Online and stochastic Douglas-Rachford splitting method for large scale machine learning

TL;DR

This paper extends the Douglas-Rachford splitting method to online and stochastic settings for large-scale machine learning, providing theoretical guarantees and demonstrating effectiveness through experiments.

Contribution

First to generalize Douglas-Rachford splitting to online and stochastic frameworks with proven regret bounds and convergence rates.

Findings

Online DRs has an $O(1)$ regret bound.

Stochastic DRs converges at an $O(1/\sqrt{T})$ rate.

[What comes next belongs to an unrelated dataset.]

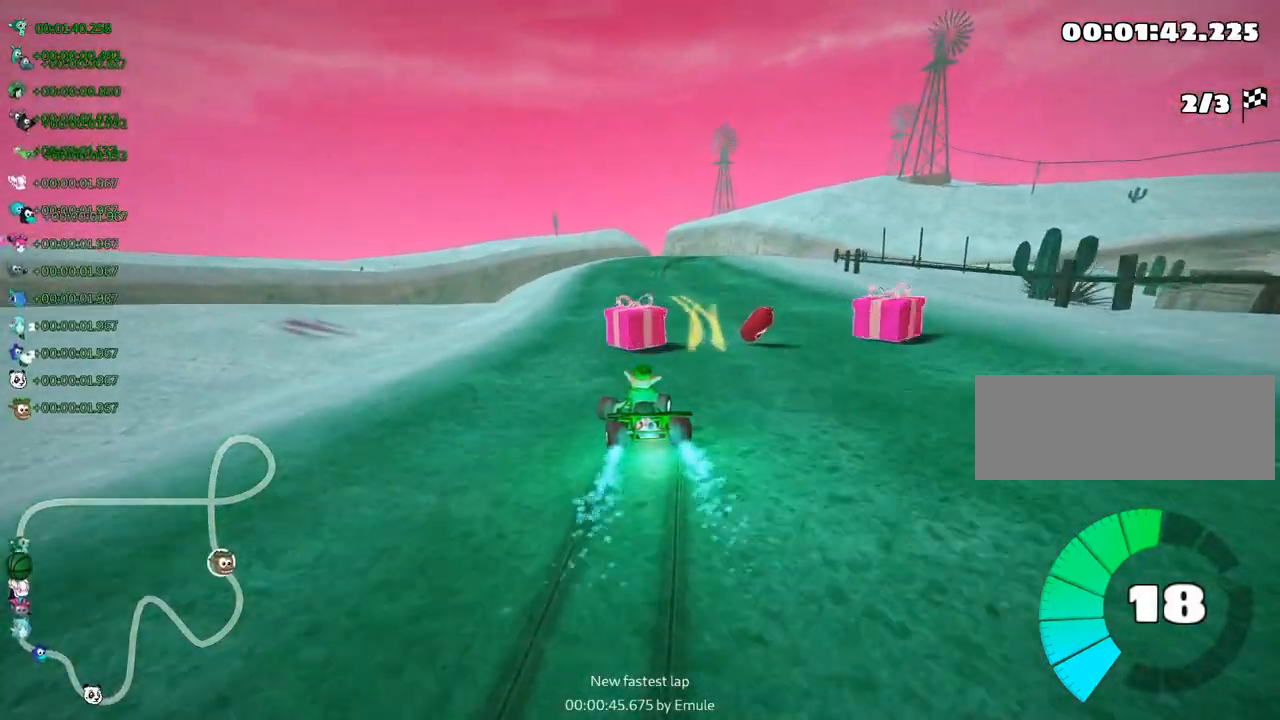
{"keys": ["up"], "events": [[50, "skid", "up"], [183, "right", "up"], [217, "fire", "down"], [300, "fire", "up"]]}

Numerical experiments confirm theoretical results.

Abstract

Online and stochastic learning has emerged as powerful tool in large scale optimization. In this work, we generalize the Douglas-Rachford splitting (DRs) method for minimizing composite functions to online and stochastic settings (to our best knowledge this is the first time DRs been generalized to sequential version). We first establish an $O(1/\sqrt{T})$ regret bound for batch DRs method. Then we proved that the online DRs splitting method enjoy an $O(1)$ regret bound and stochastic DRs splitting has a convergence rate of $O(1/\sqrt{T})$. The proof is simple and intuitive, and the results and technique can be served as a initiate for the research on the large scale machine learning employ the DRs method. Numerical experiments of the proposed method demonstrate the effectiveness of the online and stochastic update rule, and further confirm our regret and convergence analysis.